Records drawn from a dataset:
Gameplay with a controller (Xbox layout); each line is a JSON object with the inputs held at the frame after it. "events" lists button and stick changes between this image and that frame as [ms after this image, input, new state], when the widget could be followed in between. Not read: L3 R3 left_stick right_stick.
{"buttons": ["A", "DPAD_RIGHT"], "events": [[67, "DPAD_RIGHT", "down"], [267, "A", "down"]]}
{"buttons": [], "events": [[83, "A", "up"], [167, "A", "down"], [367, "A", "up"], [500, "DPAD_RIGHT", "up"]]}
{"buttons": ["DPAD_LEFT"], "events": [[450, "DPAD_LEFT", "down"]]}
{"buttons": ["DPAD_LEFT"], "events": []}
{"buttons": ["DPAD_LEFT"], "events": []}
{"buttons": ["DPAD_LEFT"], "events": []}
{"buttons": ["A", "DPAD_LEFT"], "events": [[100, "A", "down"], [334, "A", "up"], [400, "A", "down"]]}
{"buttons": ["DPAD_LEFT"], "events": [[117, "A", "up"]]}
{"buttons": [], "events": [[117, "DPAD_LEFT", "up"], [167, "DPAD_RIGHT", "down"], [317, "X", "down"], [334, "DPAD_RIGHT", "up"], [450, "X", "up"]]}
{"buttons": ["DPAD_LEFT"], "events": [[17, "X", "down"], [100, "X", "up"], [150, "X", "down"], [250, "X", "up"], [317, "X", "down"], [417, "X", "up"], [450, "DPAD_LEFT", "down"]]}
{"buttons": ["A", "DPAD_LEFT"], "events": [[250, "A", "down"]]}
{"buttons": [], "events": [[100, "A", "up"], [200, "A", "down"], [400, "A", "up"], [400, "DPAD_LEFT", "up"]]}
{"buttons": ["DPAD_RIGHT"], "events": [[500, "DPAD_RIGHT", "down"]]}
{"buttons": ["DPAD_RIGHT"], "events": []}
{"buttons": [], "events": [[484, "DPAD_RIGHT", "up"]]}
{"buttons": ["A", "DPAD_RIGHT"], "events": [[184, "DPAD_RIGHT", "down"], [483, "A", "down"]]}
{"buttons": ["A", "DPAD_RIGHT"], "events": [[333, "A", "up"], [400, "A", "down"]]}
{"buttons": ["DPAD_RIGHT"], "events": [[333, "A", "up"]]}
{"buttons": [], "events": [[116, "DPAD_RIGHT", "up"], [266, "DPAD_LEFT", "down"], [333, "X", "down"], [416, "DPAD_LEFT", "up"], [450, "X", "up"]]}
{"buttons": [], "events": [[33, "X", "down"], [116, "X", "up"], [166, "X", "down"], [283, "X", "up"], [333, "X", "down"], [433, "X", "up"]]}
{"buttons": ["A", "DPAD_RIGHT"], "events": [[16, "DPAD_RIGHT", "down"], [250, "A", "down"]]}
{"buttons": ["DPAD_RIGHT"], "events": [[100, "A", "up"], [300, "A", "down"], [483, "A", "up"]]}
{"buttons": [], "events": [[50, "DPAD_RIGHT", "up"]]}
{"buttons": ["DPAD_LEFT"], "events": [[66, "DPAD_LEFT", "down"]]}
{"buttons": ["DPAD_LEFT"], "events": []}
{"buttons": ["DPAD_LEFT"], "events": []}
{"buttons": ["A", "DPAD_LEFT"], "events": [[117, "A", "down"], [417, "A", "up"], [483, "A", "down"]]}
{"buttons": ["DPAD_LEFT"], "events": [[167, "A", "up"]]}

The problem: Write out every line of the data exactly, leaving nothing out.

Response box:
Gameplay with a controller (Xbox layout); each line is a JSON object with the inputs held at the frame after it. "events" lists button and stick changes between this image and that frame as [ms after this image, input, new state], when the widget could be followed in between. Not read: L3 R3 left_stick right_stick.
{"buttons": ["A", "DPAD_RIGHT"], "events": [[67, "DPAD_RIGHT", "down"], [267, "A", "down"]]}
{"buttons": [], "events": [[83, "A", "up"], [167, "A", "down"], [367, "A", "up"], [500, "DPAD_RIGHT", "up"]]}
{"buttons": ["DPAD_LEFT"], "events": [[450, "DPAD_LEFT", "down"]]}
{"buttons": ["DPAD_LEFT"], "events": []}
{"buttons": ["DPAD_LEFT"], "events": []}
{"buttons": ["DPAD_LEFT"], "events": []}
{"buttons": ["A", "DPAD_LEFT"], "events": [[100, "A", "down"], [334, "A", "up"], [400, "A", "down"]]}
{"buttons": ["DPAD_LEFT"], "events": [[117, "A", "up"]]}
{"buttons": [], "events": [[117, "DPAD_LEFT", "up"], [167, "DPAD_RIGHT", "down"], [317, "X", "down"], [334, "DPAD_RIGHT", "up"], [450, "X", "up"]]}
{"buttons": ["DPAD_LEFT"], "events": [[17, "X", "down"], [100, "X", "up"], [150, "X", "down"], [250, "X", "up"], [317, "X", "down"], [417, "X", "up"], [450, "DPAD_LEFT", "down"]]}
{"buttons": ["A", "DPAD_LEFT"], "events": [[250, "A", "down"]]}
{"buttons": [], "events": [[100, "A", "up"], [200, "A", "down"], [400, "A", "up"], [400, "DPAD_LEFT", "up"]]}
{"buttons": ["DPAD_RIGHT"], "events": [[500, "DPAD_RIGHT", "down"]]}
{"buttons": ["DPAD_RIGHT"], "events": []}
{"buttons": [], "events": [[484, "DPAD_RIGHT", "up"]]}
{"buttons": ["A", "DPAD_RIGHT"], "events": [[184, "DPAD_RIGHT", "down"], [483, "A", "down"]]}
{"buttons": ["A", "DPAD_RIGHT"], "events": [[333, "A", "up"], [400, "A", "down"]]}
{"buttons": ["DPAD_RIGHT"], "events": [[333, "A", "up"]]}
{"buttons": [], "events": [[116, "DPAD_RIGHT", "up"], [266, "DPAD_LEFT", "down"], [333, "X", "down"], [416, "DPAD_LEFT", "up"], [450, "X", "up"]]}
{"buttons": [], "events": [[33, "X", "down"], [116, "X", "up"], [166, "X", "down"], [283, "X", "up"], [333, "X", "down"], [433, "X", "up"]]}
{"buttons": ["A", "DPAD_RIGHT"], "events": [[16, "DPAD_RIGHT", "down"], [250, "A", "down"]]}
{"buttons": ["DPAD_RIGHT"], "events": [[100, "A", "up"], [300, "A", "down"], [483, "A", "up"]]}
{"buttons": [], "events": [[50, "DPAD_RIGHT", "up"]]}
{"buttons": ["DPAD_LEFT"], "events": [[66, "DPAD_LEFT", "down"]]}
{"buttons": ["DPAD_LEFT"], "events": []}
{"buttons": ["DPAD_LEFT"], "events": []}
{"buttons": ["A", "DPAD_LEFT"], "events": [[117, "A", "down"], [417, "A", "up"], [483, "A", "down"]]}
{"buttons": ["DPAD_LEFT"], "events": [[167, "A", "up"]]}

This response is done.